[Begin]
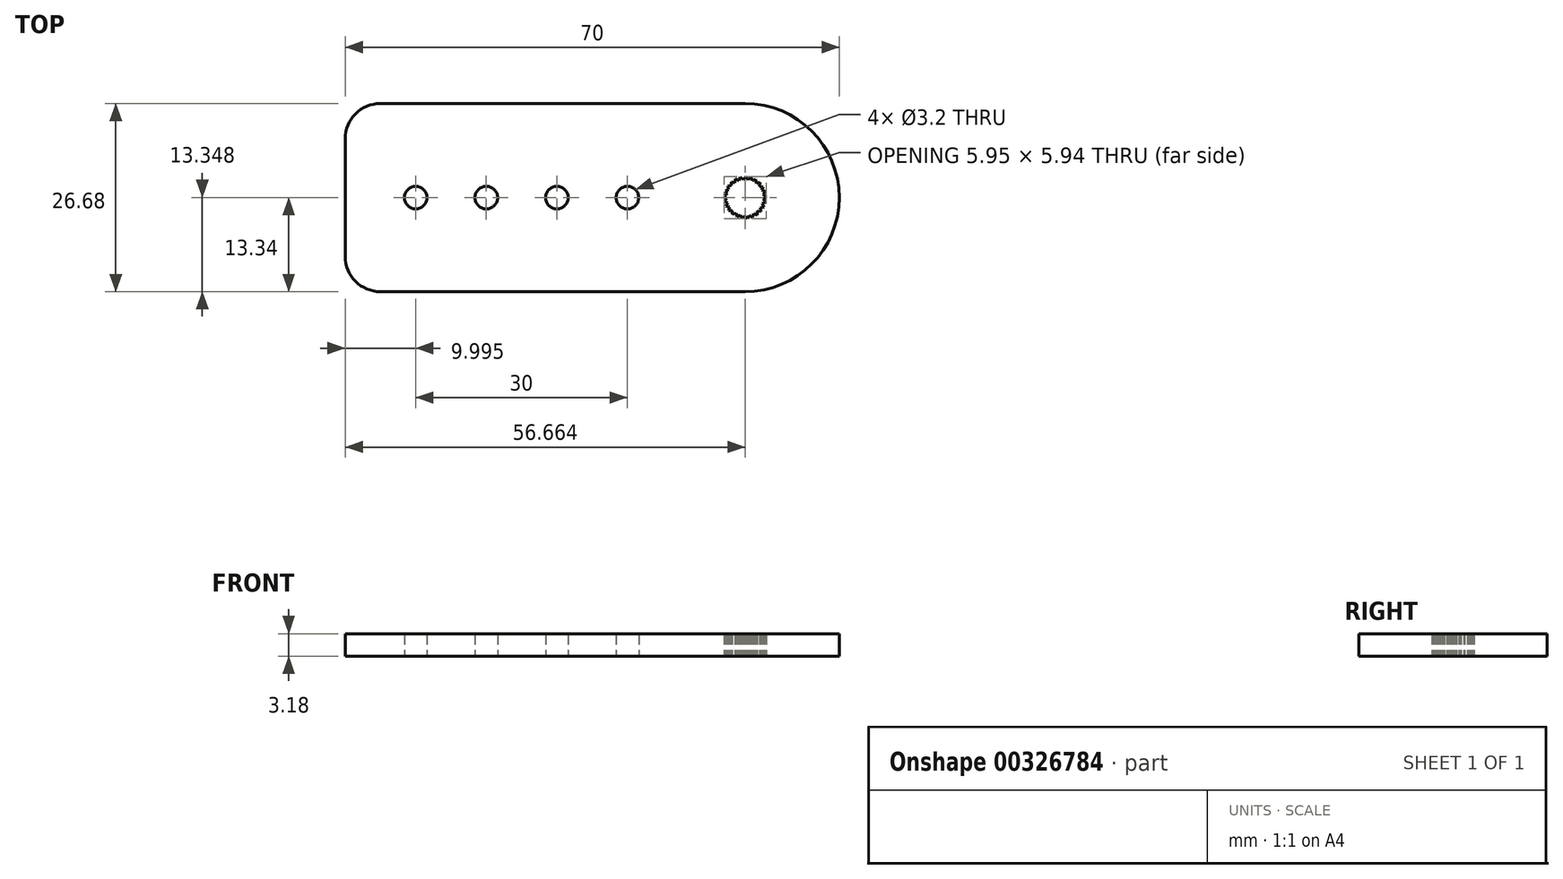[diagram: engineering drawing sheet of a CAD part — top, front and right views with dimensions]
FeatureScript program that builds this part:
annotation { "Feature Type Name" : "Feature", "Feature Type Description" : "" }
export const myFeature = defineFeature(function(context is Context, id is Id, definition is map)
    precondition{}
    {
        {
            var Q0;
            Q0=qCreatedBy(makeId("Top.planeOp"),FACE);
            var sketch = newSketch(context, id + "F0", { "sketchPlane" : qUnion([Q0])});
            skCircle(sketch, "E0", {"center": v(-46.66, 0) * mm, "radius": 1.6 * mm});
            skCircle(sketch, "E1.1.0.0", {"center": v(-36.66, 0) * mm, "radius": 1.6 * mm});
            skCircle(sketch, "E1.2.0.0", {"center": v(-26.66, 0) * mm, "radius": 1.6 * mm});
            skLineSegment(sketch, "E1.direction1", {"start": v(-46.66, 0) * mm, "end": v(-36.66, 0) * mm, "construction": true});
            skLineSegment(sketch, "E2.MirrorCS", {"start": v(0, 13.34) * mm, "end": v(0, 13.34) * mm});
            skLineSegment(sketch, "E3", {"start": v(-2.48, 1.65) * mm, "end": v(-2.31, 1.15) * mm});
            skLineSegment(sketch, "E4", {"start": v(-2.31, 1.15) * mm, "end": v(-2.81, 0.98) * mm});
            skLineSegment(sketch, "E5.1.0", {"start": v(-2.81, 0.98) * mm, "end": v(-2.53, 0.54) * mm});
            skLineSegment(sketch, "E5.1.1", {"start": v(-2.53, 0.54) * mm, "end": v(-2.97, 0.25) * mm});
            skLineSegment(sketch, "E5.2.0", {"start": v(-2.97, 0.25) * mm, "end": v(-2.58, -0.1) * mm});
            skLineSegment(sketch, "E5.2.1", {"start": v(-2.58, -0.1) * mm, "end": v(-2.94, -0.5) * mm});
            skLineSegment(sketch, "E5.3.0", {"start": v(-2.94, -0.5) * mm, "end": v(-2.47, -0.74) * mm});
            skLineSegment(sketch, "E5.3.1", {"start": v(-2.47, -0.74) * mm, "end": v(-2.72, -1.2) * mm});
            skLineSegment(sketch, "E5.4.0", {"start": v(-2.72, -1.2) * mm, "end": v(-2.21, -1.34) * mm});
            skLineSegment(sketch, "E5.4.1", {"start": v(-2.21, -1.34) * mm, "end": v(-2.34, -1.85) * mm});
            skLineSegment(sketch, "E5.5.0", {"start": v(-2.34, -1.85) * mm, "end": v(-1.8, -1.84) * mm});
            skLineSegment(sketch, "E5.5.1", {"start": v(-1.8, -1.84) * mm, "end": v(-1.8, -2.37) * mm});
            skLineSegment(sketch, "E5.6.0", {"start": v(-1.8, -2.37) * mm, "end": v(-1.3, -2.24) * mm});
            skLineSegment(sketch, "E5.6.1", {"start": v(-1.3, -2.24) * mm, "end": v(-1.16, -2.75) * mm});
            skLineSegment(sketch, "E5.7.0", {"start": v(-1.16, -2.75) * mm, "end": v(-0.7, -2.49) * mm});
            skLineSegment(sketch, "E5.7.1", {"start": v(-0.7, -2.49) * mm, "end": v(-0.44, -2.95) * mm});
            skLineSegment(sketch, "E5.8.0", {"start": v(-0.44, -2.95) * mm, "end": v(-0.06, -2.58) * mm});
            skLineSegment(sketch, "E5.8.1", {"start": v(-0.06, -2.58) * mm, "end": v(0.3, -2.96) * mm});
            skLineSegment(sketch, "E5.9.0", {"start": v(0.3, -2.96) * mm, "end": v(0.59, -2.52) * mm});
            skLineSegment(sketch, "E5.9.1", {"start": v(0.59, -2.52) * mm, "end": v(1.04, -2.8) * mm});
            skLineSegment(sketch, "E5.10.0", {"start": v(1.04, -2.8) * mm, "end": v(1.2, -2.3) * mm});
            skLineSegment(sketch, "E5.10.1", {"start": v(1.2, -2.3) * mm, "end": v(1.7, -2.45) * mm});
            skLineSegment(sketch, "E5.11.0", {"start": v(1.7, -2.45) * mm, "end": v(1.73, -1.92) * mm});
            skLineSegment(sketch, "E5.11.1", {"start": v(1.73, -1.92) * mm, "end": v(2.25, -1.95) * mm});
            skLineSegment(sketch, "E5.12.0", {"start": v(2.25, -1.95) * mm, "end": v(2.15, -1.43) * mm});
            skLineSegment(sketch, "E5.12.1", {"start": v(2.15, -1.43) * mm, "end": v(2.67, -1.33) * mm});
            skLineSegment(sketch, "E5.13.0", {"start": v(2.67, -1.33) * mm, "end": v(2.44, -0.85) * mm});
            skLineSegment(sketch, "E5.13.1", {"start": v(2.44, -0.85) * mm, "end": v(2.91, -0.62) * mm});
            skLineSegment(sketch, "E5.14.0", {"start": v(2.91, -0.62) * mm, "end": v(2.57, -0.22) * mm});
            skLineSegment(sketch, "E5.14.1", {"start": v(2.57, -0.22) * mm, "end": v(2.98, 0.12) * mm});
            skLineSegment(sketch, "E5.15.0", {"start": v(2.98, 0.12) * mm, "end": v(2.55, 0.43) * mm});
            skLineSegment(sketch, "E5.15.1", {"start": v(2.55, 0.43) * mm, "end": v(2.85, 0.86) * mm});
            skLineSegment(sketch, "E5.16.0", {"start": v(2.85, 0.86) * mm, "end": v(2.36, 1.05) * mm});
            skLineSegment(sketch, "E5.16.1", {"start": v(2.36, 1.05) * mm, "end": v(2.55, 1.54) * mm});
            skLineSegment(sketch, "E5.17.0", {"start": v(2.55, 1.54) * mm, "end": v(2.03, 1.6) * mm});
            skLineSegment(sketch, "E5.17.1", {"start": v(2.03, 1.6) * mm, "end": v(2.09, 2.13) * mm});
            skLineSegment(sketch, "E5.18.0", {"start": v(2.09, 2.13) * mm, "end": v(1.56, 2.06) * mm});
            skLineSegment(sketch, "E5.18.1", {"start": v(1.56, 2.06) * mm, "end": v(1.5, 2.58) * mm});
            skLineSegment(sketch, "E5.19.0", {"start": v(1.5, 2.58) * mm, "end": v(1, 2.38) * mm});
            skLineSegment(sketch, "E5.19.1", {"start": v(1, 2.38) * mm, "end": v(0.8, 2.87) * mm});
            skLineSegment(sketch, "E5.20.0", {"start": v(0.8, 2.87) * mm, "end": v(0.38, 2.56) * mm});
            skLineSegment(sketch, "E5.20.1", {"start": v(0.38, 2.56) * mm, "end": v(0.07, 2.98) * mm});
            skLineSegment(sketch, "E5.21.0", {"start": v(0.07, 2.98) * mm, "end": v(-0.27, 2.57) * mm});
            skLineSegment(sketch, "E5.21.1", {"start": v(-0.27, 2.57) * mm, "end": v(-0.68, 2.9) * mm});
            skLineSegment(sketch, "E5.22.0", {"start": v(-0.68, 2.9) * mm, "end": v(-0.9, 2.42) * mm});
            skLineSegment(sketch, "E5.22.1", {"start": v(-0.9, 2.42) * mm, "end": v(-1.38, 2.64) * mm});
            skLineSegment(sketch, "E5.23.0", {"start": v(-1.38, 2.64) * mm, "end": v(-1.47, 2.12) * mm});
            skLineSegment(sketch, "E5.23.1", {"start": v(-1.47, 2.12) * mm, "end": v(-2, 2.22) * mm});
            skLineSegment(sketch, "E5.24.0", {"start": v(-2, 2.22) * mm, "end": v(-1.95, 1.69) * mm});
            skLineSegment(sketch, "E5.24.1", {"start": v(-1.95, 1.69) * mm, "end": v(-2.48, 1.65) * mm});
            skPoint(sketch, "E5.center", {"position": v(0, 0) * mm});
            skPoint(sketch, "E6.orphan", {"position": v(0, 13.34) * mm});
            skPoint(sketch, "E7.orphan", {"position": v(0, 5) * mm});
            skPoint(sketch, "E8.orphan", {"position": v(0, -13.34) * mm});
            skLineSegment(sketch, "E9", {"start": v(7.5, 0) * mm, "end": v(7.5, 0) * mm});
            skPoint(sketch, "E10.MirrorCS.end.orphan", {"position": v(-37.6, 8.33) * mm});
            skPoint(sketch, "E10.MirrorCS.start.orphan", {"position": v(-32.6, 13.34) * mm});
            skPoint(sketch, "E11.MirrorCS.end.orphan", {"position": v(-37.6, -8.33) * mm});
            skPoint(sketch, "E11.MirrorCS.start.orphan", {"position": v(-32.6, -13.34) * mm});
            skArc(sketch, "E12.trimOffspring", {"start": v(0, -13.34) * mm, "mid": v(13.34, 0) * mm, "end": v(0, 13.34) * mm});
            skCircle(sketch, "E13.0.3.0", {"center": v(-16.66, 0) * mm, "radius": 1.6 * mm});
            skLineSegment(sketch, "E14.bottom", {"start": v(0, 13.34) * mm, "end": v(-51.66, 13.34) * mm});
            skLineSegment(sketch, "E14.top", {"start": v(0, -13.34) * mm, "end": v(-51.66, -13.34) * mm});
            skLineSegment(sketch, "E14.right", {"start": v(-56.66, 8.34) * mm, "end": v(-56.66, -8.34) * mm});
            skArc(sketch, "E15", {"start": v(-51.66, 13.34) * mm, "mid": v(-55.2, 11.87) * mm, "end": v(-56.66, 8.34) * mm});
            skArc(sketch, "E16", {"start": v(-56.66, -8.34) * mm, "mid": v(-55.2, -11.87) * mm, "end": v(-51.66, -13.34) * mm});
            skPoint(sketch, "E17.orphan", {"position": v(-56.66, -13.34) * mm});
            skSolve(sketch);
        }
        {
            var Q0;
            Q0=makeQuery(id+"F0.imprint","IMPRINT",FACE,{"disambiguationData":[TD([[makeQuery(id+"F0.imprint","IMPRINT",EDGE,{"derivedFrom":sQuery(id+"F0.wireOp",EDGE,"E1.2.0.0")}),-1.0]])]});
            extrude(context, id + "F1", {"entities" : qUnion([Q0]), "depth" : 3.17 * mm});
        }
    });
[End]
How many lines in the material above contain the string "orphan"? Reply with the number alone.

**Response**
8